Die wohlgeformten Augenbrauen des Mannes hoben sich.
»Sicherlich ist Euch bewusst, dass es verboten ist, eine solche Waffe ohne die Erlaubnis des Königs zu schmieden.«
Bin durchbohrte den Mann mit ihrem Blick.
»Was wollt Ihr?«
»Oh, Ihr seid schnell von Begriff. Das gefällt mir.«
»Antwortet mir.«
»Wer so etwas bei sich trägt, ist kein normaler Mensch. Seid Ihr etwa auch ein Seelenjäger?«
Bin hob eine Augenbraue.
»Was meint Ihr mit >auch<?«
»Wieso? Bin ich etwa zu gut aussehend, um ein Seelenjäger zu sein?«, antwortete der Mann und zog einen weißen Seidenfächer aus seinem Gewand, den er dann geräuschvoll öffnete.

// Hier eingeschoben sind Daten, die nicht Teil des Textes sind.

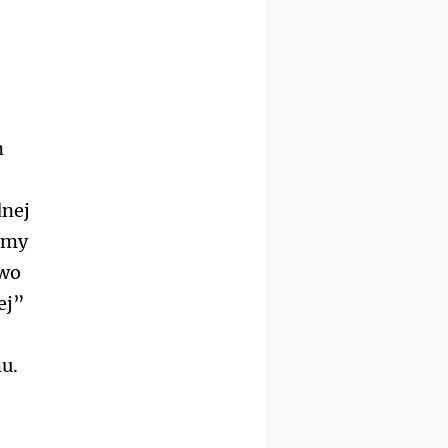
n
dnej
iemy
two
ej”
u.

»Was redet Ihr denn da für einen Unsinn?«
Die Augenwinkel des lächelnden Mannes, der gerade noch stolz mit seiner Schönheit geprahlt hatte, senkten sich erneut.
»Nun gut. Es mag wahr sein, dass ich eher mit meinem Gesicht als mit meinen Jagdfähigkeiten überzeugen kann. Und genau deshalb müsst Ihr mir helfen.«
»Wie bitte?«
»Das hier ist die Residenz Seiner Gnaden, des Premierministers. Und so, wie Ihr gekleidet seid, seid Ihr sicherlich kein geladener Gast.«
Die Augen des Mannes musterten Bins abgenutzte Kleidung von oben bis unten.
Ihr marineblaues Gewand war unter all ihrer Kleidung das Schönste, das sie besaß, im direkten Vergleich zu den Gewändern der übrigen Gäste in der Schlangenresidenz wirkte es jedoch schlichtweg unansehnlich.
»Ihr habt doch ebenfalls keine .!«, setzte Bin verärgert an und wollte auf die ebenso dürftige Kleidung des Mannes hinweisen, als sie sich selbst unterbrach.
Was sie zunächst für ein schlichtes, schmuckloses Gewand gehalten hatte, stellte sich auf den zweiten Blick als ein seidener Umhang heraus, den man dicht mit Wolken aus jadefarbenem Garn bestickt hatte. Eine so feine Stickerei, dass sie erst bei genauerer Betrachtung zu erkennen war. Wie viele Menschen Stunden der Mühen dafür aufgewandt hatten, ließ sich unmöglich erahnen.
»Habt Ihr es jetzt verstanden?«
Bin schaute umher. Sie hatte keine Zeit zu verschwenden.
»Wobei soll ich Euch helfen?«
Der Mann lächelte, als er Bins genervten Ton hörte.
»Wie bereits erwähnt, bin ich noch immer ein Anfänger in der Kunst der Seelenjagd. Ich würde Euch gern auf Eurer Jagd begleiten.«
Mit einem Schnalzen der Zunge tat Bin ihren Unmut kund.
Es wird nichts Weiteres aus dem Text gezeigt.